### Data for processing
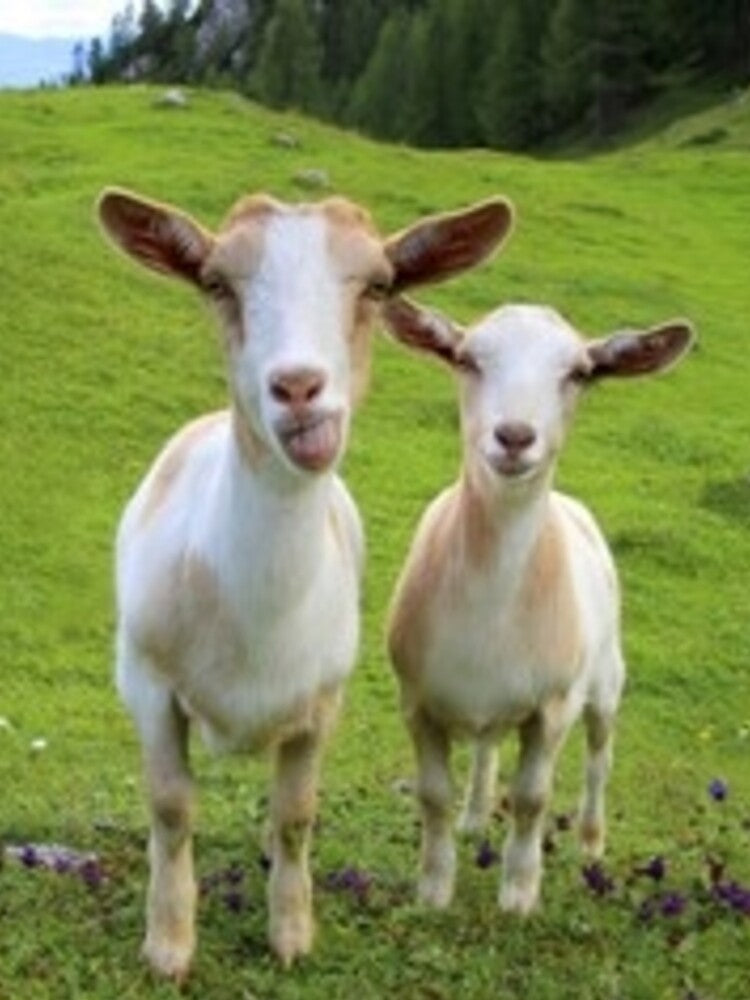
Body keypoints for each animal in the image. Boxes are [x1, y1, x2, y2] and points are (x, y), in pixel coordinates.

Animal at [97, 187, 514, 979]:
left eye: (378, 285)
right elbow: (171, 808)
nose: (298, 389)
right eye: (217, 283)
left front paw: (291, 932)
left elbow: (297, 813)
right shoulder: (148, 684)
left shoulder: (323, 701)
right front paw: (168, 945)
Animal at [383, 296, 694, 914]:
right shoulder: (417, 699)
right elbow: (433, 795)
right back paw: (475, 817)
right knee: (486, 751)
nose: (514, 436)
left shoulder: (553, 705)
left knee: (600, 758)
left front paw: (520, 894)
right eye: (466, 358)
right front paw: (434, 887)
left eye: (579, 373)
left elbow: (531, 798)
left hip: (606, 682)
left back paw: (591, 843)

### Task item
Wherever the string "right" is found in the listing above, copy the line that contains it.

### Completed task
right elbow: (171, 808)
right eye: (217, 283)
right shoulder: (148, 684)
right front paw: (168, 945)
right shoulder: (417, 699)
right elbow: (433, 795)
right back paw: (475, 817)
right knee: (486, 751)
right eye: (466, 358)
right front paw: (434, 887)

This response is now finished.